• _YOUR GOAL_: Put every line of the records below into a Markdown table with two columns, Number and Text, numbering the rows in order. Skip blank lines and leave the pictures out.

• _DATA FOR THIS TASK_:

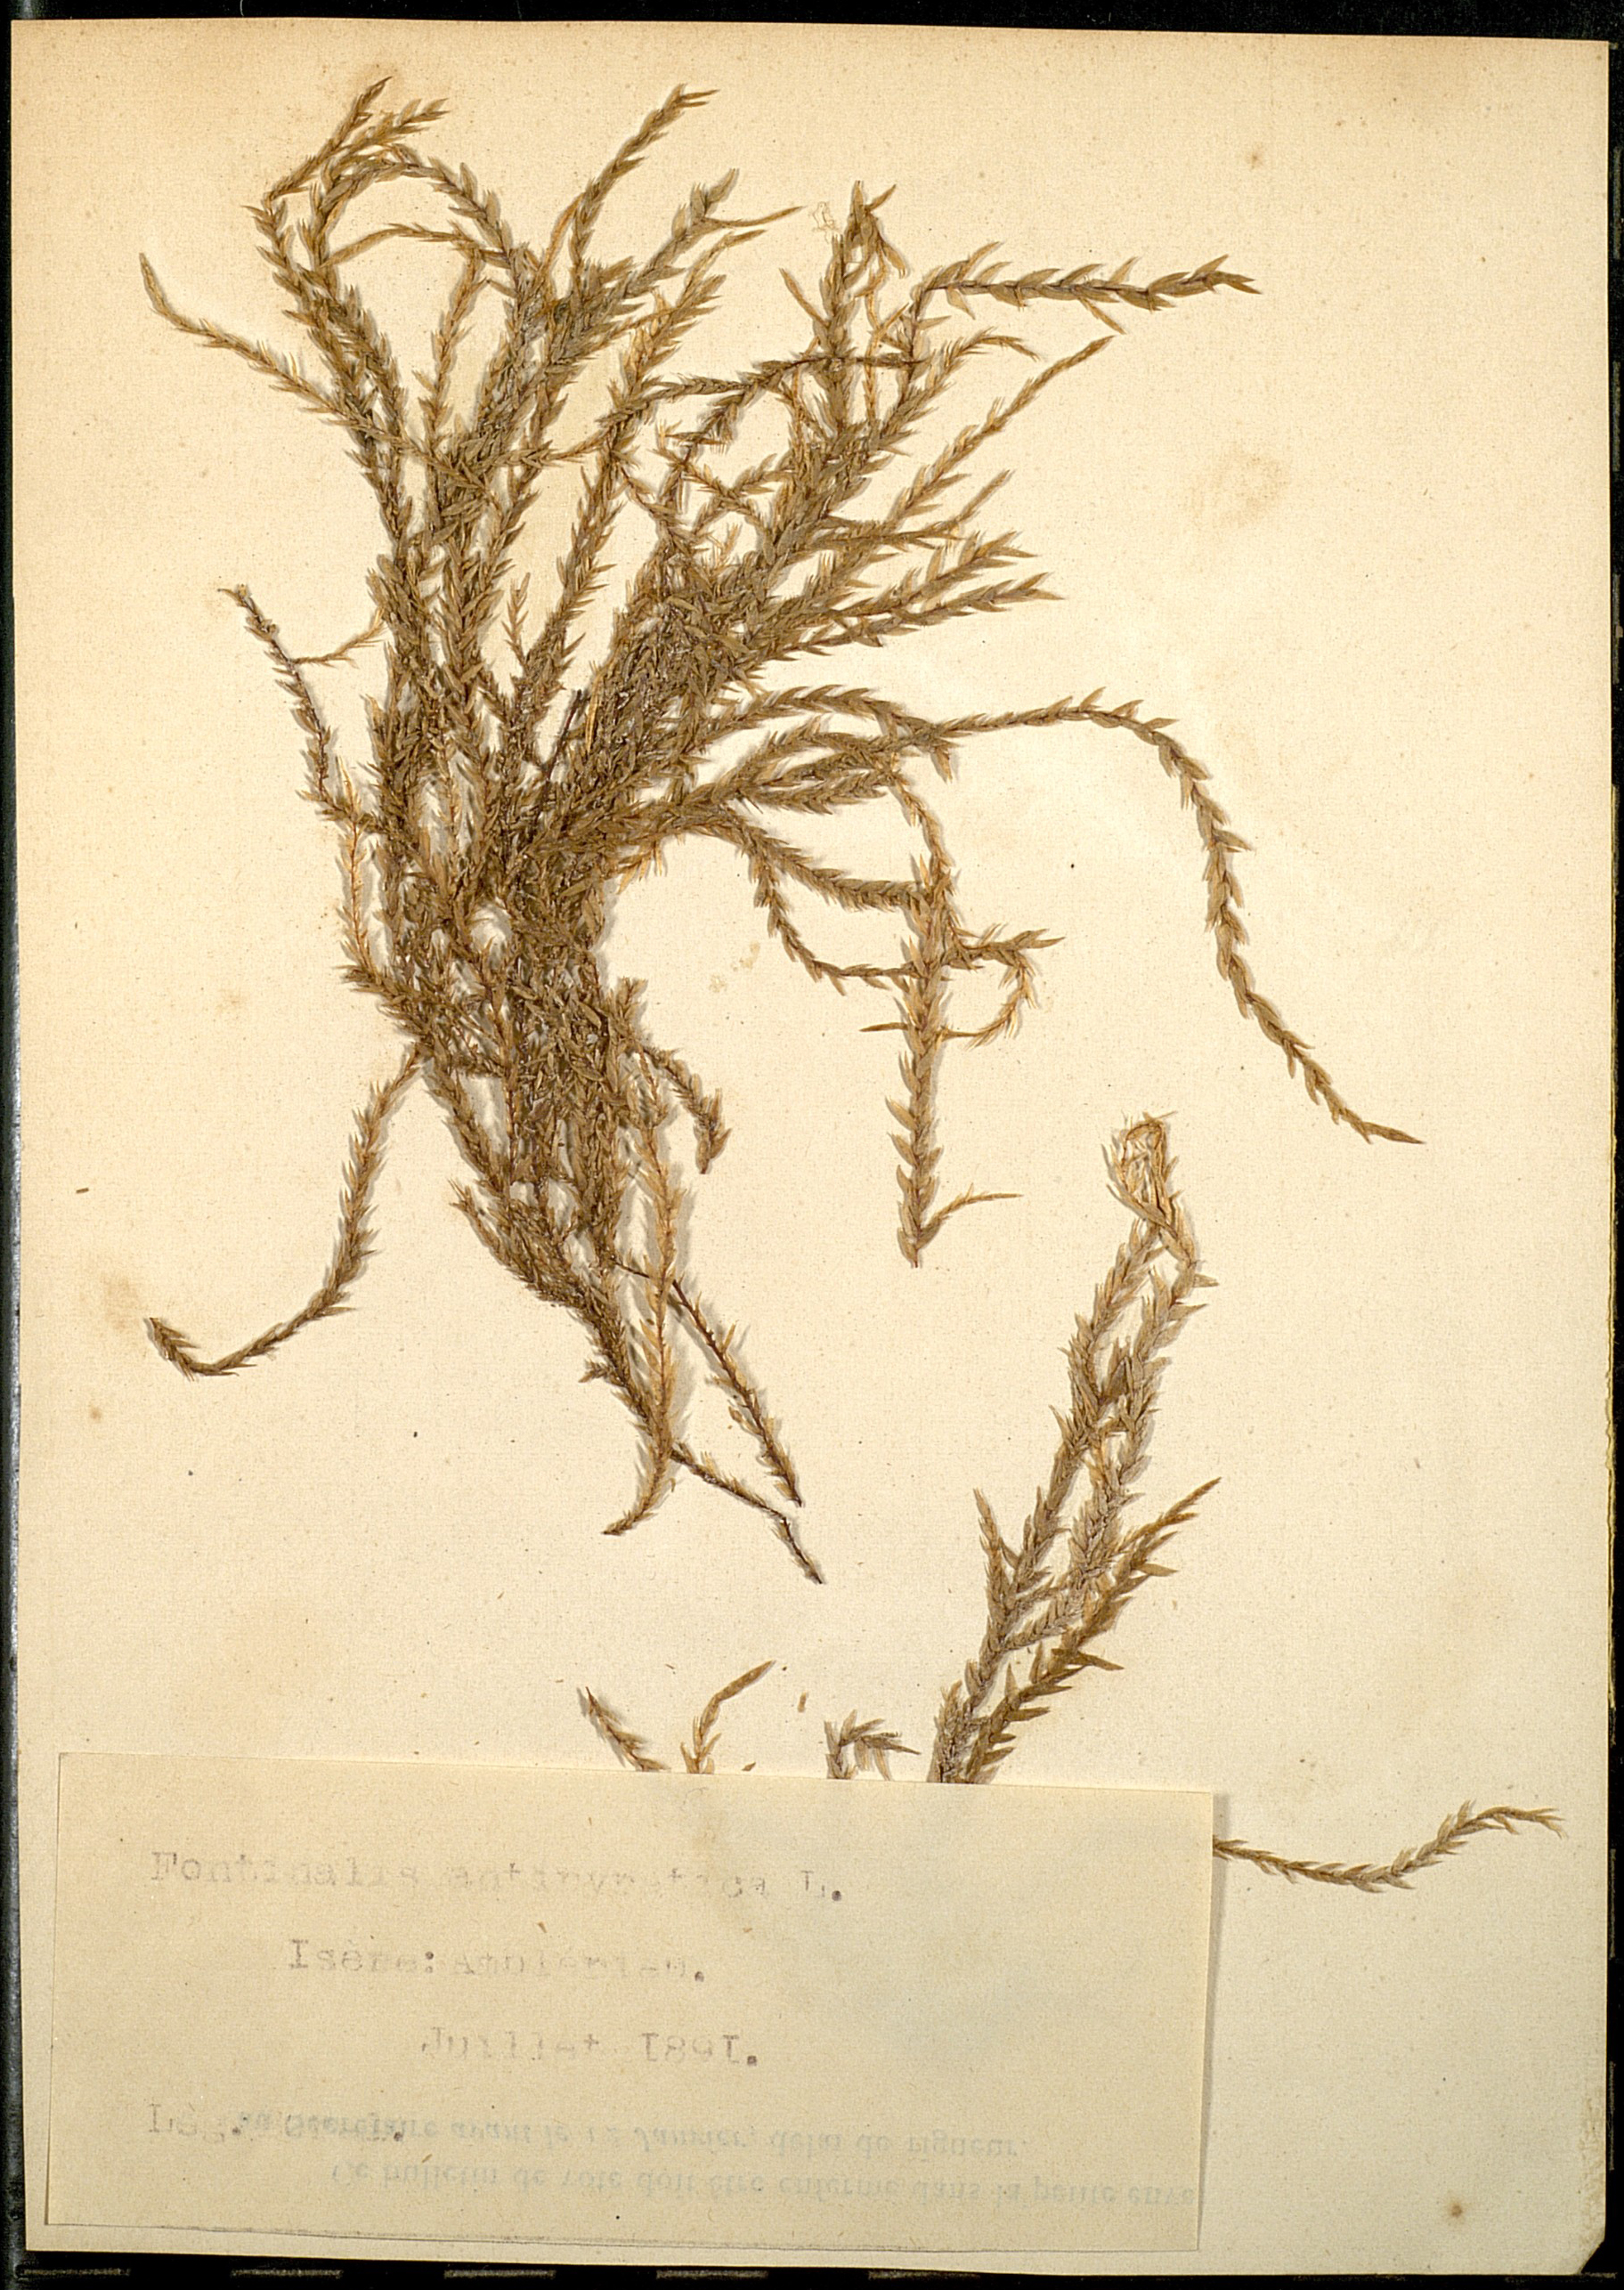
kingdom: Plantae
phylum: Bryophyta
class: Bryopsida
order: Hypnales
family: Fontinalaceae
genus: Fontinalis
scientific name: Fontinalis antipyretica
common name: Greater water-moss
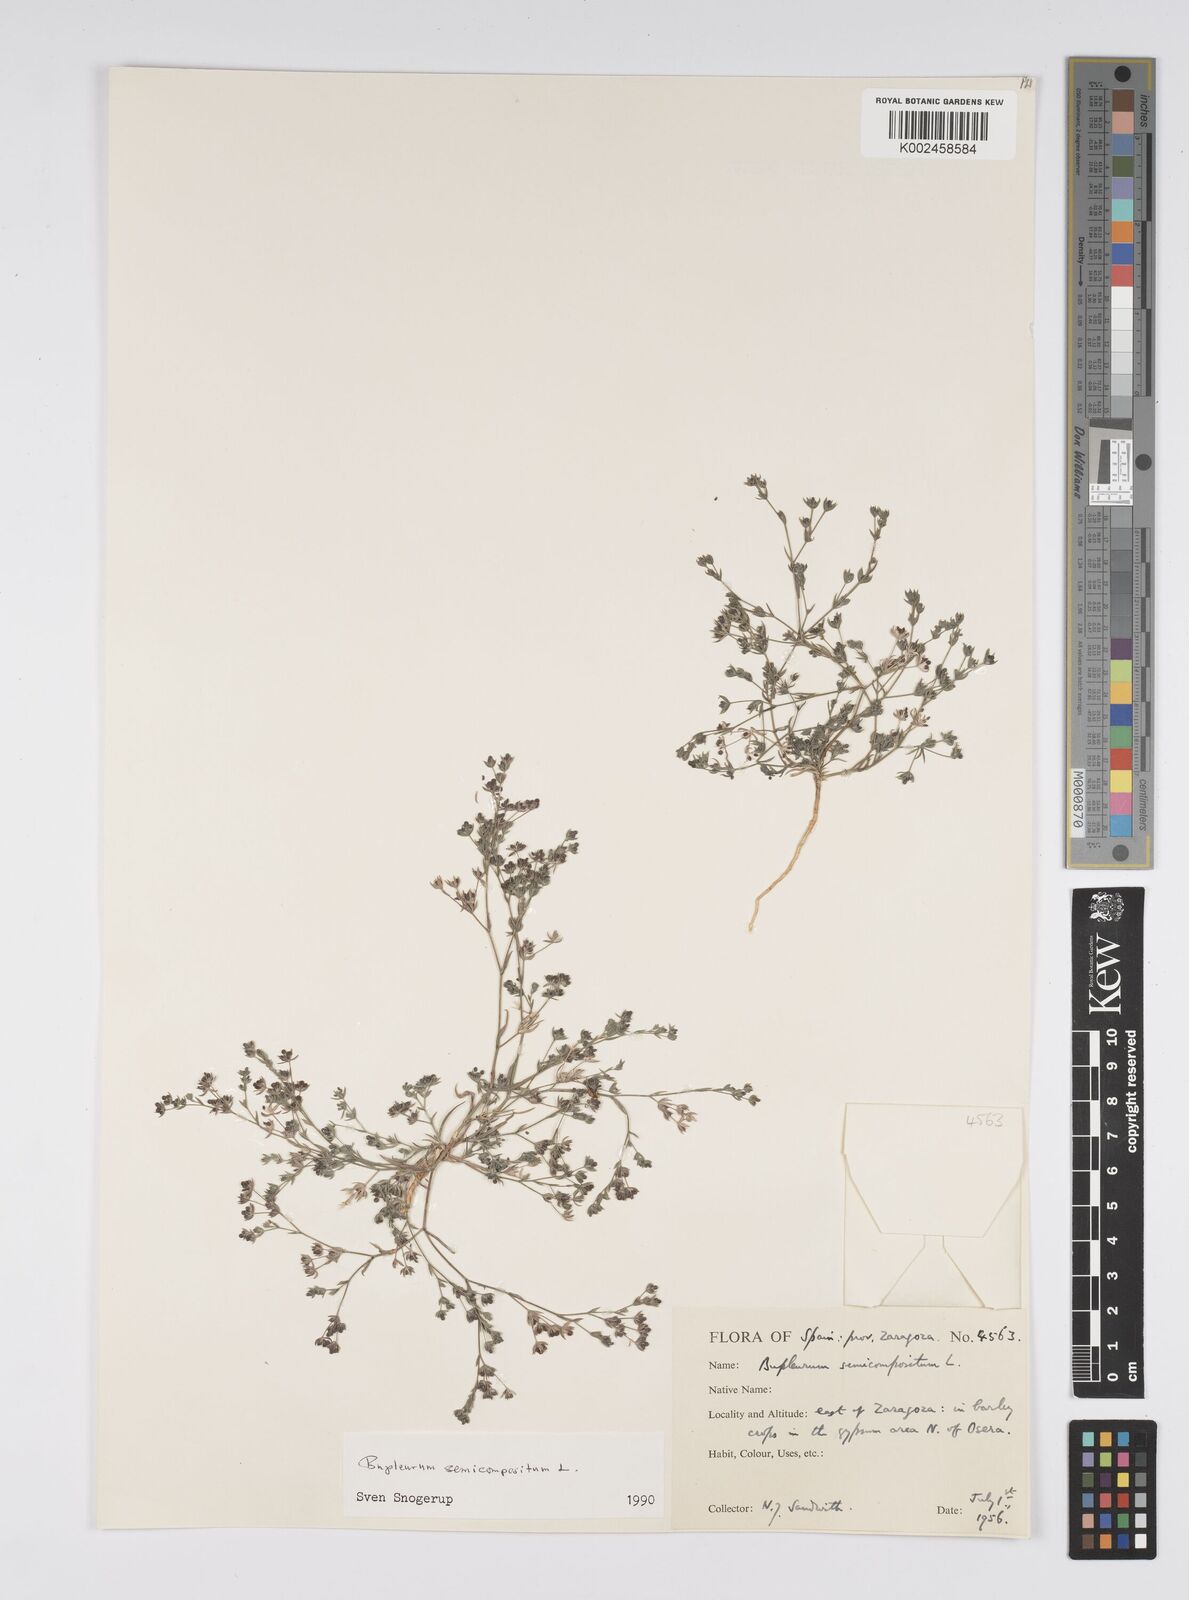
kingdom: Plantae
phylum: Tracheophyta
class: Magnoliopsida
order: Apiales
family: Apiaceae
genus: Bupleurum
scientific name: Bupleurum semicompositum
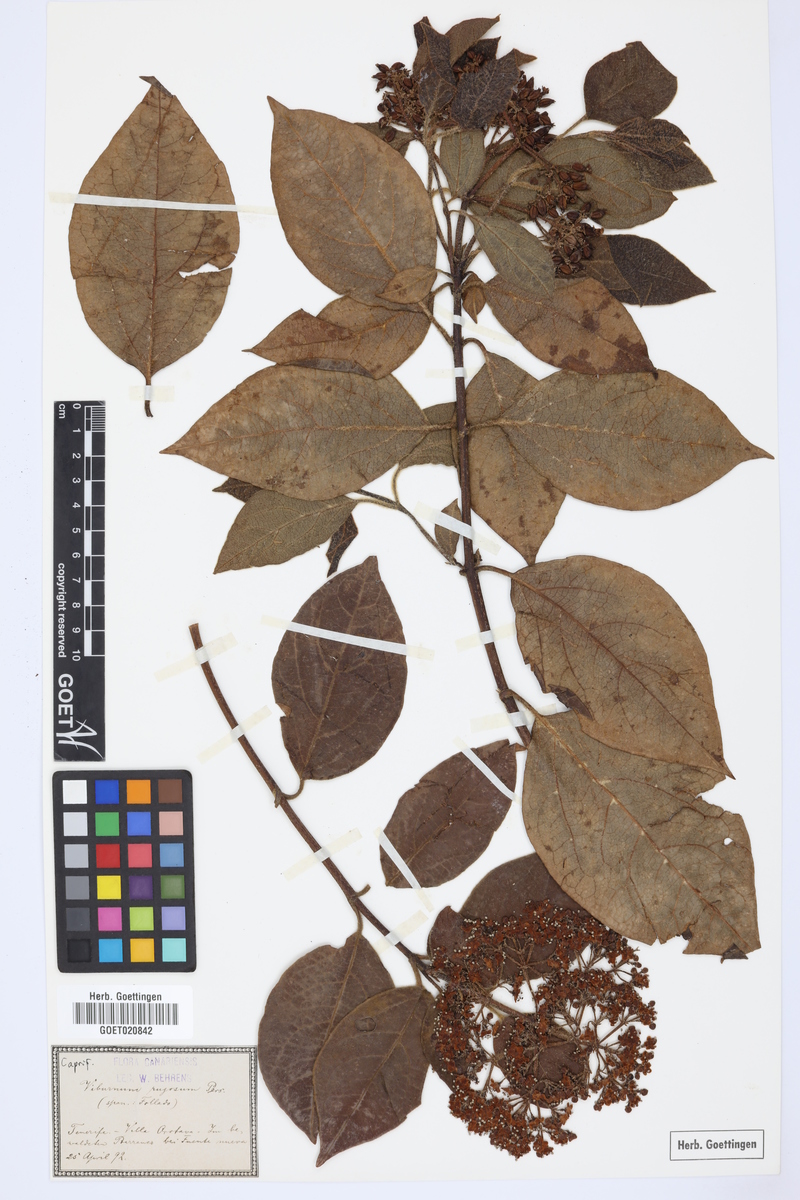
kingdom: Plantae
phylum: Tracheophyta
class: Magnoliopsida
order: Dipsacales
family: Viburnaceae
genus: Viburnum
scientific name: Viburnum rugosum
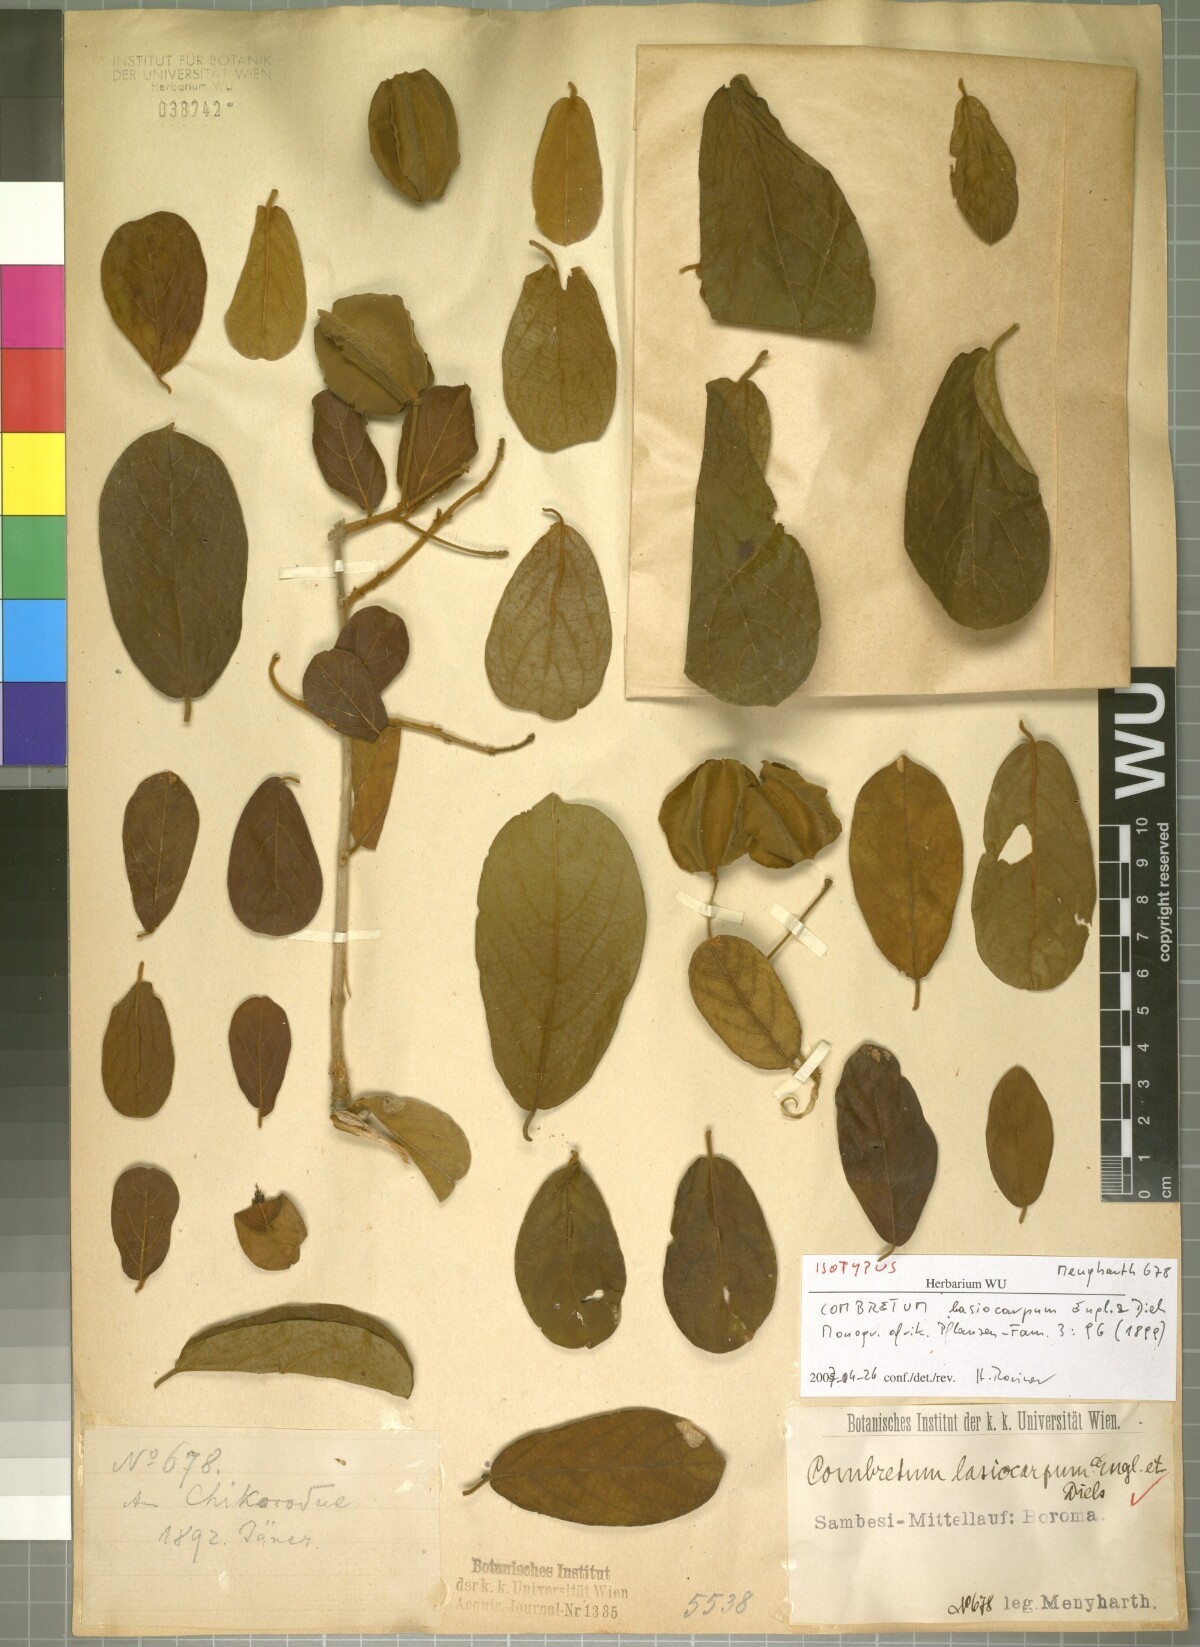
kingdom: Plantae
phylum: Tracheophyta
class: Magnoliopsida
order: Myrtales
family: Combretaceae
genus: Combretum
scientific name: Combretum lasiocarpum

• _FINAL ANSWER_:
| Number | Text |
|---|---|
| 1 | kingdom: Plantae |
| 2 | phylum: Bryophyta |
| 3 | class: Bryopsida |
| 4 | order: Hypnales |
| 5 | family: Fontinalaceae |
| 6 | genus: Fontinalis |
| 7 | scientific name: Fontinalis antipyretica |
| 8 | common name: Greater water-moss |
| 9 | kingdom: Plantae |
| 10 | phylum: Tracheophyta |
| 11 | class: Magnoliopsida |
| 12 | order: Apiales |
| 13 | family: Apiaceae |
| 14 | genus: Bupleurum |
| 15 | scientific name: Bupleurum semicompositum |
| 16 | kingdom: Plantae |
| 17 | phylum: Tracheophyta |
| 18 | class: Magnoliopsida |
| 19 | order: Dipsacales |
| 20 | family: Viburnaceae |
| 21 | genus: Viburnum |
| 22 | scientific name: Viburnum rugosum |
| 23 | kingdom: Plantae |
| 24 | phylum: Tracheophyta |
| 25 | class: Magnoliopsida |
| 26 | order: Myrtales |
| 27 | family: Combretaceae |
| 28 | genus: Combretum |
| 29 | scientific name: Combretum lasiocarpum |